### Given passage
With Emerald Bay cleaned up, attention turns to other infestations

By Brenna Blessing/Tahoe Resource Conservation District

Eurasian watermilfoil and curlyleaf pondweed are two of the most widespread and problematic aquatic invasive species in Lake Tahoe.

The weeds grow aggressively and are easily spread, producing fragments and clones that can float, sprout roots, lie dormant through winter, and start new satellite populations. But their populations can be controlled, and more than 40 public, private, and nonprofit partners in the Lake Tahoe Aquatic Invasive Species Program are working to do just that.

One example of that work is Emerald Bay, where several Eurasian watermilfoil plants were first observed in 2000. By 2003, the plants had infested nearly an acre of the bay, choking out the clear water and sandy beaches at one of Tahoe’s most iconic and heavily visited locations.

A diver suctions up Eurasian watermilfoil from the bottom of Lake Tahoe. Photo: Monique Rydel, © Marine Taxonomic Services, Ltd.

The aquatic invasive species partnership assessed the Emerald Bay infestation and started testing various control methods using combinations of bottom barrier mats to deprive the plants of sunlight and diver-assisted suction removal. Action became imperative as the invasive plants continued to spread, covering 3 acres of the bay’s shoreline by 2008 and 6 acres by 2010.

Partners joined forces for an extensive, multiple-year project to control the infestation starting in 2010. The weeds were successfully eliminated in Emerald Bay over several years and the bay remains weed-free nearly five years later.

Partners are now working to replicate that success around the lake, following a three- to five-year control strategy provided by an aquatic invasive species implementation plan prepared by researchers at the University of Nevada, Reno.

“The plan uses an ecological and science-based framework to prioritize sites for treatment and calls for controlling satellite populations to achieve containment,” said Nicole Cartwright, executive director of the Tahoe Resource Conservation District.

Since 2005, partners in the Lake Tahoe Aquatic Invasive Species Program have implemented control projects and removed more than 32,000 gallons of aquatic invasive plant biomass from the lake and its tributaries.

Bottom barriers have been used to treat over 520,000 square feet of the lake and over 770,000 square feet of infestations have been treated with diver-assisted suction removal. Through 2017, approximately 36 acres of Lake Tahoe and the Truckee River have been treated and inventoried by program partners.

### Data supplied
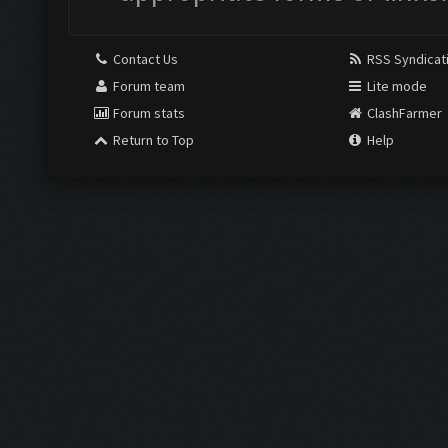
Contact Us
RSS Syndicat
Forum team
Lite mode
Forum stats
ClashFarmer
Return to Top
Help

### Activities
A. Translate this sentence from the article on Lake Tahoe's aquatic weeds into Spanish: "One example of that work is Emerald Bay, where several Eurasian watermilfoil plants were first observed in 2000."
B. Retype the part of the Lake Tahoe aquatic weeds article between "Eurasian watermilfoil and" and "Taxonomic Services, Ltd.", inclusive.
C. Continue the article on controlling invasive weeds in Lake Tahoe from its last sentence.

### Exercise answers
A. Un ejemplo de ese trabajo es Emerald Bay, donde se observaron por primera vez varias plantas de milhojas acuática euroasiática en el año 2000.

B.
Eurasian watermilfoil and curlyleaf pondweed are two of the most widespread and problematic aquatic invasive species in Lake Tahoe.

The weeds grow aggressively and are easily spread, producing fragments and clones that can float, sprout roots, lie dormant through winter, and start new satellite populations. But their populations can be controlled, and more than 40 public, private, and nonprofit partners in the Lake Tahoe Aquatic Invasive Species Program are working to do just that.

One example of that work is Emerald Bay, where several Eurasian watermilfoil plants were first observed in 2000. By 2003, the plants had infested nearly an acre of the bay, choking out the clear water and sandy beaches at one of Tahoe’s most iconic and heavily visited locations.

A diver suctions up Eurasian watermilfoil from the bottom of Lake Tahoe. Photo: Monique Rydel, © Marine Taxonomic Services, Ltd.

C.
With Lake Tahoe’s boat inspection program successfully preventing new introductions of aquatic invasive species, partners are working to ramp up these types of control projects to better manage, if not eradicate, harmful invasive species like Eurasian watermilfoil and curlyleaf pondweed to keep them from spreading.

This work will continue for years to come, as continuing experiments with new treatment methods are tested, such as ultraviolet light, which has proven in lab studies and small field tests to damage the DNA and cellular structure of aquatic plants. Tahoe Resource Conservation District is working with partners on post-treatment monitoring to determine how effective an ultraviolet light pilot project was at Lakeside Beach and Marina with plans to release the final results in early 2019.

Other projects to treat and monitor these aquatic invasive plants in 2018 include surveillance monitoring in Fleur du Lac and Tahoe Vista, with the potential for a second round of treatment if needed; treatment in the Truckee River reaching downstream; post-treatment monitoring at Crystal Shores; and treatment at Elk Point Marina, where the Elk Point Country Club Homeowner’s Association is working with Nevada Division of State Lands and contributing a quarter of the project’s cost.

Lake Tahoe’s aquatic invasive species control program is also seeing a boost with additional funding from federal partners, including $1 million from the U.S. Army Corps of Engineers and $3.1 million appropriated by Congress as part of the Lake Tahoe Restoration Act.

“Prevention, early detection, and control programs are the best defenses against aquatic invasive species at Lake Tahoe and offer the best hope for successful management of aquatic invasive plant infestations,” said Dennis Zabaglo, aquatic resources program manager for TRPA.

“Although aquatic invasive plants can be difficult and costly to control once they are widely established, our strategy for Lake Tahoe has shown we can control these infestations.”

Brenna Blessing is the outreach specialist at Tahoe Resource Conservation District.